* WHAT NEEDS TO BE DONE: Reproduce the listing below with every occurrence of "Details" replaced by "Einzelheiten", leaving everything else unchanged.
● ● ● ● ● ● ●
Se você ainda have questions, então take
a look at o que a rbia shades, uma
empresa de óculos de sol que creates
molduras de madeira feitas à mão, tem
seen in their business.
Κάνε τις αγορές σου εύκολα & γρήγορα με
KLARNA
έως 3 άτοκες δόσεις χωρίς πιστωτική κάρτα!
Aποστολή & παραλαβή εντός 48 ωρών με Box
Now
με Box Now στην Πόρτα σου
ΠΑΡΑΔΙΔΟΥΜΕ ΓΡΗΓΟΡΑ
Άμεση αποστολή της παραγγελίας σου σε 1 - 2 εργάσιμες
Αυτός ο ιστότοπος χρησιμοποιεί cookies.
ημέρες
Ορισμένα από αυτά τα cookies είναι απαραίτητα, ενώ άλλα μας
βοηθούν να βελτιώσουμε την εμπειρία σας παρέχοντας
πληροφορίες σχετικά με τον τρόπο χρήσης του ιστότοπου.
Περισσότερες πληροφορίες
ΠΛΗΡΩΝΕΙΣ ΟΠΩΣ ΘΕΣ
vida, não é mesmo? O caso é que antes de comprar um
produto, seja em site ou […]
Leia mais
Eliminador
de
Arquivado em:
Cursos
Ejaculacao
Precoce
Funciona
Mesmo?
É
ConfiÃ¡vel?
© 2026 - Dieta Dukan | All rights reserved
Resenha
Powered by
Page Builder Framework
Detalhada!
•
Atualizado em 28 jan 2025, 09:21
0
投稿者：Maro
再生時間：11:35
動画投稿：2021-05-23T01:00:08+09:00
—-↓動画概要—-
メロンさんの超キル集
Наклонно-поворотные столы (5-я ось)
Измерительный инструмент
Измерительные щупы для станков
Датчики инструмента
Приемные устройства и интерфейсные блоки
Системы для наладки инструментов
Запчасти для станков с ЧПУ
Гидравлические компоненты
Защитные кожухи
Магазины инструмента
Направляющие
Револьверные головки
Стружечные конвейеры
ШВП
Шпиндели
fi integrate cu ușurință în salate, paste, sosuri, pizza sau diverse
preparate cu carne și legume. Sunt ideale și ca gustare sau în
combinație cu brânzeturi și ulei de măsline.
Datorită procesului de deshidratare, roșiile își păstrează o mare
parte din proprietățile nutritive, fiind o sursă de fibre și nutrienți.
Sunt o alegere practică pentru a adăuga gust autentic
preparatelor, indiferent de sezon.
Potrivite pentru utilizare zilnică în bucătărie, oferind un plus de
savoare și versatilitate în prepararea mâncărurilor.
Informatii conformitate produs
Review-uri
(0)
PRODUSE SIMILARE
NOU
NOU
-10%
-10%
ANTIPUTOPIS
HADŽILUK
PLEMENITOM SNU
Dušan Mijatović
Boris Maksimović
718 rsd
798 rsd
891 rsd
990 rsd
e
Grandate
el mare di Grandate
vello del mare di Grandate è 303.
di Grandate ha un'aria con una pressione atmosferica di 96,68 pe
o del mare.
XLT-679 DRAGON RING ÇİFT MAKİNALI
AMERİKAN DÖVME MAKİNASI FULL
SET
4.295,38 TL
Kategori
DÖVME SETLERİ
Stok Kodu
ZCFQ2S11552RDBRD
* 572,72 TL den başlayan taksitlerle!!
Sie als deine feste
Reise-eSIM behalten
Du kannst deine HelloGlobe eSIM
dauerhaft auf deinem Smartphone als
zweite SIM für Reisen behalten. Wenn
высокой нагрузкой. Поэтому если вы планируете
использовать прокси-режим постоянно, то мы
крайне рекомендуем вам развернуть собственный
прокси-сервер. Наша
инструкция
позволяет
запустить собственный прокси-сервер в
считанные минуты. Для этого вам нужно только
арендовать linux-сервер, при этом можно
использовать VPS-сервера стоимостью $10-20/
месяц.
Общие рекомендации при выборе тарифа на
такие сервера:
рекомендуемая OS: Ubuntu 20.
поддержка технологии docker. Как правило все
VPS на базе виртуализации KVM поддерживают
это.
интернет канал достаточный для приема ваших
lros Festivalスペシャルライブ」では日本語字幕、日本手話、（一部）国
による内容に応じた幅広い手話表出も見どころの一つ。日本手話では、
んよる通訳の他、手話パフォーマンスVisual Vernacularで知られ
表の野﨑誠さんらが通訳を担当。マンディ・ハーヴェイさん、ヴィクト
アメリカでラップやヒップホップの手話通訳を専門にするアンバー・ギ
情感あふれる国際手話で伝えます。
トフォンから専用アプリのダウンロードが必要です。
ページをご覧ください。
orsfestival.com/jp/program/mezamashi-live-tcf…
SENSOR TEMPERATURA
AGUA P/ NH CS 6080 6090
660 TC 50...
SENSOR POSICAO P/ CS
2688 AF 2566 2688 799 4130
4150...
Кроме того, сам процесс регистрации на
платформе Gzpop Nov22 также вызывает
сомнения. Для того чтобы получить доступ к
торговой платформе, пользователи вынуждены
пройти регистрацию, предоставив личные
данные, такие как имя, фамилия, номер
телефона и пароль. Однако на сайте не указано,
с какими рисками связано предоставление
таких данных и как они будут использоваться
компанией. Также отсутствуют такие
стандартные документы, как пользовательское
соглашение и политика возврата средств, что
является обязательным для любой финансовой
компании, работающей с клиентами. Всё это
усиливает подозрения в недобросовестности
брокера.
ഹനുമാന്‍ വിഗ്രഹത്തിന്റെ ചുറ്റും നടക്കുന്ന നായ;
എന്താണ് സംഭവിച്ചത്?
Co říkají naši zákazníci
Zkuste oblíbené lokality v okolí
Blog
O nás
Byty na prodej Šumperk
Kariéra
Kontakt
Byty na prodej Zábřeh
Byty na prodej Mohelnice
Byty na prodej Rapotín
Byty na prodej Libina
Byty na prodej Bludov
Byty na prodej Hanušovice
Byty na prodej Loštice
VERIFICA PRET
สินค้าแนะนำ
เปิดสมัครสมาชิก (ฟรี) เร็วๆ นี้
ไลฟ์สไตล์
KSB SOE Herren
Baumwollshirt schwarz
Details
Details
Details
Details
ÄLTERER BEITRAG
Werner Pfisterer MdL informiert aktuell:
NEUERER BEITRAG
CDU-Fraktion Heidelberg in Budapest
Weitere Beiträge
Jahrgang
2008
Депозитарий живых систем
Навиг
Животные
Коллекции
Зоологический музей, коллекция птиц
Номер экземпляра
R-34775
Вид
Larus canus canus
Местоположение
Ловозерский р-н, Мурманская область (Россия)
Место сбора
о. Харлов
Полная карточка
● ● ● ● ● ● ●
* SOLUTION FOR THIS PROBLEM:
Se você ainda have questions, então take
a look at o que a rbia shades, uma
empresa de óculos de sol que creates
molduras de madeira feitas à mão, tem
seen in their business.
Κάνε τις αγορές σου εύκολα & γρήγορα με
KLARNA
έως 3 άτοκες δόσεις χωρίς πιστωτική κάρτα!
Aποστολή & παραλαβή εντός 48 ωρών με Box
Now
με Box Now στην Πόρτα σου
ΠΑΡΑΔΙΔΟΥΜΕ ΓΡΗΓΟΡΑ
Άμεση αποστολή της παραγγελίας σου σε 1 - 2 εργάσιμες
Αυτός ο ιστότοπος χρησιμοποιεί cookies.
ημέρες
Ορισμένα από αυτά τα cookies είναι απαραίτητα, ενώ άλλα μας
βοηθούν να βελτιώσουμε την εμπειρία σας παρέχοντας
πληροφορίες σχετικά με τον τρόπο χρήσης του ιστότοπου.
Περισσότερες πληροφορίες
ΠΛΗΡΩΝΕΙΣ ΟΠΩΣ ΘΕΣ
vida, não é mesmo? O caso é que antes de comprar um
produto, seja em site ou […]
Leia mais
Eliminador
de
Arquivado em:
Cursos
Ejaculacao
Precoce
Funciona
Mesmo?
É
ConfiÃ¡vel?
© 2026 - Dieta Dukan | All rights reserved
Resenha
Powered by
Page Builder Framework
Detalhada!
•
Atualizado em 28 jan 2025, 09:21
0
投稿者：Maro
再生時間：11:35
動画投稿：2021-05-23T01:00:08+09:00
—-↓動画概要—-
メロンさんの超キル集
Наклонно-поворотные столы (5-я ось)
Измерительный инструмент
Измерительные щупы для станков
Датчики инструмента
Приемные устройства и интерфейсные блоки
Системы для наладки инструментов
Запчасти для станков с ЧПУ
Гидравлические компоненты
Защитные кожухи
Магазины инструмента
Направляющие
Револьверные головки
Стружечные конвейеры
ШВП
Шпиндели
fi integrate cu ușurință în salate, paste, sosuri, pizza sau diverse
preparate cu carne și legume. Sunt ideale și ca gustare sau în
combinație cu brânzeturi și ulei de măsline.
Datorită procesului de deshidratare, roșiile își păstrează o mare
parte din proprietățile nutritive, fiind o sursă de fibre și nutrienți.
Sunt o alegere practică pentru a adăuga gust autentic
preparatelor, indiferent de sezon.
Potrivite pentru utilizare zilnică în bucătărie, oferind un plus de
savoare și versatilitate în prepararea mâncărurilor.
Informatii conformitate produs
Review-uri
(0)
PRODUSE SIMILARE
NOU
NOU
-10%
-10%
ANTIPUTOPIS
HADŽILUK
PLEMENITOM SNU
Dušan Mijatović
Boris Maksimović
718 rsd
798 rsd
891 rsd
990 rsd
e
Grandate
el mare di Grandate
vello del mare di Grandate è 303.
di Grandate ha un'aria con una pressione atmosferica di 96,68 pe
o del mare.
XLT-679 DRAGON RING ÇİFT MAKİNALI
AMERİKAN DÖVME MAKİNASI FULL
SET
4.295,38 TL
Kategori
DÖVME SETLERİ
Stok Kodu
ZCFQ2S11552RDBRD
* 572,72 TL den başlayan taksitlerle!!
Sie als deine feste
Reise-eSIM behalten
Du kannst deine HelloGlobe eSIM
dauerhaft auf deinem Smartphone als
zweite SIM für Reisen behalten. Wenn
высокой нагрузкой. Поэтому если вы планируете
использовать прокси-режим постоянно, то мы
крайне рекомендуем вам развернуть собственный
прокси-сервер. Наша
инструкция
позволяет
запустить собственный прокси-сервер в
считанные минуты. Для этого вам нужно только
арендовать linux-сервер, при этом можно
использовать VPS-сервера стоимостью $10-20/
месяц.
Общие рекомендации при выборе тарифа на
такие сервера:
рекомендуемая OS: Ubuntu 20.
поддержка технологии docker. Как правило все
VPS на базе виртуализации KVM поддерживают
это.
интернет канал достаточный для приема ваших
lros Festivalスペシャルライブ」では日本語字幕、日本手話、（一部）国
による内容に応じた幅広い手話表出も見どころの一つ。日本手話では、
んよる通訳の他、手話パフォーマンスVisual Vernacularで知られ
表の野﨑誠さんらが通訳を担当。マンディ・ハーヴェイさん、ヴィクト
アメリカでラップやヒップホップの手話通訳を専門にするアンバー・ギ
情感あふれる国際手話で伝えます。
トフォンから専用アプリのダウンロードが必要です。
ページをご覧ください。
orsfestival.com/jp/program/mezamashi-live-tcf…
SENSOR TEMPERATURA
AGUA P/ NH CS 6080 6090
660 TC 50...
SENSOR POSICAO P/ CS
2688 AF 2566 2688 799 4130
4150...
Кроме того, сам процесс регистрации на
платформе Gzpop Nov22 также вызывает
сомнения. Для того чтобы получить доступ к
торговой платформе, пользователи вынуждены
пройти регистрацию, предоставив личные
данные, такие как имя, фамилия, номер
телефона и пароль. Однако на сайте не указано,
с какими рисками связано предоставление
таких данных и как они будут использоваться
компанией. Также отсутствуют такие
стандартные документы, как пользовательское
соглашение и политика возврата средств, что
является обязательным для любой финансовой
компании, работающей с клиентами. Всё это
усиливает подозрения в недобросовестности
брокера.
ഹനുമാന്‍ വിഗ്രഹത്തിന്റെ ചുറ്റും നടക്കുന്ന നായ;
എന്താണ് സംഭവിച്ചത്?
Co říkají naši zákazníci
Zkuste oblíbené lokality v okolí
Blog
O nás
Byty na prodej Šumperk
Kariéra
Kontakt
Byty na prodej Zábřeh
Byty na prodej Mohelnice
Byty na prodej Rapotín
Byty na prodej Libina
Byty na prodej Bludov
Byty na prodej Hanušovice
Byty na prodej Loštice
VERIFICA PRET
สินค้าแนะนำ
เปิดสมัครสมาชิก (ฟรี) เร็วๆ นี้
ไลฟ์สไตล์
KSB SOE Herren
Baumwollshirt schwarz
Einzelheiten
Einzelheiten
Einzelheiten
Einzelheiten
ÄLTERER BEITRAG
Werner Pfisterer MdL informiert aktuell:
NEUERER BEITRAG
CDU-Fraktion Heidelberg in Budapest
Weitere Beiträge
Jahrgang
2008
Депозитарий живых систем
Навиг
Животные
Коллекции
Зоологический музей, коллекция птиц
Номер экземпляра
R-34775
Вид
Larus canus canus
Местоположение
Ловозерский р-н, Мурманская область (Россия)
Место сбора
о. Харлов
Полная карточка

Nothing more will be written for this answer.